L’Organisation algérienne de protection du consommateur interpelle en urgence le ministère de l’Habitat face aux retards et au flou administratif entourant le programme AADL 3, révélateurs de fragilités structurelles dans la gestion du logement public.
Le programme de location-vente AADL 3, présenté comme l’un des piliers de la politique publique du logement en Algérie, traverse une zone de turbulences. Dans une lettre ouverte adressée « en urgence » au ministre de l’Habitat, de l’Urbanisme et de la Ville, l’Organisation algérienne de protection du consommateur (APOCE) dénonce le flou persistant qui entoure les procédures administratives et les retards affectant les souscripteurs. Au centre des critiques : l’incapacité de Agence nationale de l’amélioration et du développement du logement (AADL) à fournir des informations claires et actualisées sur les ordres de paiement et l’attribution des logements.
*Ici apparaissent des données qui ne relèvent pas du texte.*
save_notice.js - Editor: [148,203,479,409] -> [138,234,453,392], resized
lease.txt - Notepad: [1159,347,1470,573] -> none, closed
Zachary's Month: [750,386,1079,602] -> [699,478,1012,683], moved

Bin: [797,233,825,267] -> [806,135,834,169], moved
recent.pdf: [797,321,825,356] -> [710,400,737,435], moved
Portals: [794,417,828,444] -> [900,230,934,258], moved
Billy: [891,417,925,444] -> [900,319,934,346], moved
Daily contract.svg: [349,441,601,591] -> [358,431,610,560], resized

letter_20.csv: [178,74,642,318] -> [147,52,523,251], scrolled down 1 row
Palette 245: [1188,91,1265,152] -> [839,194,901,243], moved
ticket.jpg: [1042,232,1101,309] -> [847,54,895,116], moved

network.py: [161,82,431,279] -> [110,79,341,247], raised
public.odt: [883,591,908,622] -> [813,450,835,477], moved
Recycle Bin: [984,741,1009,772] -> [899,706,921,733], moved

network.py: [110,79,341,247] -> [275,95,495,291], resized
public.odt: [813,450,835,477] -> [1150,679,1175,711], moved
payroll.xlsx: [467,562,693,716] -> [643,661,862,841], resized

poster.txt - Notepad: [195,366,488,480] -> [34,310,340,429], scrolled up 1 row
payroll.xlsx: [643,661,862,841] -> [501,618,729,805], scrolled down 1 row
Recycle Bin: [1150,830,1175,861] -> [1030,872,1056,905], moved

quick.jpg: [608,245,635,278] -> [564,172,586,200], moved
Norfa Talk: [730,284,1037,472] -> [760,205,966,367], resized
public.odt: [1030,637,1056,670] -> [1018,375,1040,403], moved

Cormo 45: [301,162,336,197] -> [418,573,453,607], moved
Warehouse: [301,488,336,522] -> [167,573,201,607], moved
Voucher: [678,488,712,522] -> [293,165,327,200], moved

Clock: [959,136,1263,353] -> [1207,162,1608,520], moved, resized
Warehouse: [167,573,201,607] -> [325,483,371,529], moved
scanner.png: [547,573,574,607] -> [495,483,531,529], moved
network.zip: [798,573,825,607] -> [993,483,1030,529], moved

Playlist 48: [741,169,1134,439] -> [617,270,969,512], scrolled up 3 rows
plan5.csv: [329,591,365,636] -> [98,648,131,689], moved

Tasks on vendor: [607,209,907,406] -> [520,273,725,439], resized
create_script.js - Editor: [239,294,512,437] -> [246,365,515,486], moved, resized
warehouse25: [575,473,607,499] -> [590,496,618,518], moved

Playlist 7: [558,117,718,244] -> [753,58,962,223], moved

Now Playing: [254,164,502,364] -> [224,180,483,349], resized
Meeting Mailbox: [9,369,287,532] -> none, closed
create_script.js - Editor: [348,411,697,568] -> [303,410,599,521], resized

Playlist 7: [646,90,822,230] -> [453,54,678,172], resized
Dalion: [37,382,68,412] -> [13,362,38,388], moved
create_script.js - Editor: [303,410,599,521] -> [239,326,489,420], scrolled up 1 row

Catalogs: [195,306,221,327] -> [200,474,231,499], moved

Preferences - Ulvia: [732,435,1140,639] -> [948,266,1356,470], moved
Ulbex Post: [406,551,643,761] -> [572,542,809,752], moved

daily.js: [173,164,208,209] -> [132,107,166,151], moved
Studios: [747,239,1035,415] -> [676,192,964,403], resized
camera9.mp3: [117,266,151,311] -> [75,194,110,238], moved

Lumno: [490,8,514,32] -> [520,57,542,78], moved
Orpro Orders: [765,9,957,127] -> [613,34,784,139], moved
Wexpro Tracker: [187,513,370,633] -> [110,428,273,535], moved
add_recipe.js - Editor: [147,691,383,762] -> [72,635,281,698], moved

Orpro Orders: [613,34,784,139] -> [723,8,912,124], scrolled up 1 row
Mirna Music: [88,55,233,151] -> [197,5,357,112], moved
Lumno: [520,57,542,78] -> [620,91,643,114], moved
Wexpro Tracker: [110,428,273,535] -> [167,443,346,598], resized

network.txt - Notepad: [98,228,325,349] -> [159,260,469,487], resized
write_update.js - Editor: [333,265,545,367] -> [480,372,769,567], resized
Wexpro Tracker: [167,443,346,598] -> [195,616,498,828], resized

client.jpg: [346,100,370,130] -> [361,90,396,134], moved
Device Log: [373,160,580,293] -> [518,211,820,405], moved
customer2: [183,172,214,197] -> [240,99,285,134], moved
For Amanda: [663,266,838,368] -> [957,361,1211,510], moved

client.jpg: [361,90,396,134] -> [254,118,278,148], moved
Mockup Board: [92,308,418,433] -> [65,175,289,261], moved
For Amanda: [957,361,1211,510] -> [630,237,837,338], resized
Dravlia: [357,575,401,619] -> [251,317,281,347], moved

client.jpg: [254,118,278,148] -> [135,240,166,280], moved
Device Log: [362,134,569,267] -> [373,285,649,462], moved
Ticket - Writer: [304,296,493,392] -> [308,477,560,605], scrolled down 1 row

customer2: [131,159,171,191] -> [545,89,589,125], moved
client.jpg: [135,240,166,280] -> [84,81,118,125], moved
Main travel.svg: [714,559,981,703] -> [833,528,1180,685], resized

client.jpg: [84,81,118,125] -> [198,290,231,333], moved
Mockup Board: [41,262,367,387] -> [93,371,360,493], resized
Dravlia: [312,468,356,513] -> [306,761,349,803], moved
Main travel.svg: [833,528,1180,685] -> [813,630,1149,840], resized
Selon l’APOCE, de nombreux bénéficiaires ayant reçu une notification d’acceptation initiale ne voient toujours pas apparaître les ordres de paiement de la première tranche sur leurs comptes électroniques. Plus préoccupant encore, l’absence d’indication sur le type de logement attribué (F3 ou F4) alimente l’incertitude des ménages. « Le silence administratif crée une situation anxiogène », souligne l’organisation, qui évoque un risque d’exclusion involontaire si les délais légaux de paiement venaient à expirer sans que les souscripteurs puissent agir.
Au-delà de la dimension technique, cette séquence met en lumière une problématique plus structurelle : la dépendance croissante des politiques publiques à des plateformes numériques dont la fiabilité conditionne l’accès aux droits. L’AADL 3 devait symboliser la modernisation des procédures et la rationalisation de la gestion des dossiers. Or, les dysfonctionnements rapportés interrogent sur la robustesse des outils informatiques et sur la capacité de l’administration à anticiper l’afflux massif de demandes.
L’enjeu est également économique et social. Dans un contexte marqué par une forte pression sur le pouvoir d’achat et par une demande soutenue en logements sociaux, chaque retard administratif accroît la défiance envers les dispositifs publics. L’APOCE alerte sur l’érosion de la confiance citoyenne et appelle le ministère à « stabiliser les outils numériques » et à clarifier, sans délai, le calendrier des opérations.
La gestion de l’AADL 3 dépasse ainsi le simple cadre technique. Elle engage la crédibilité de la politique du logement en Algérie et pose, en creux, la question de la gouvernance administrative. Sans communication transparente ni calendrier opposable, le programme risque de transformer un espoir social en facteur de frustration collective.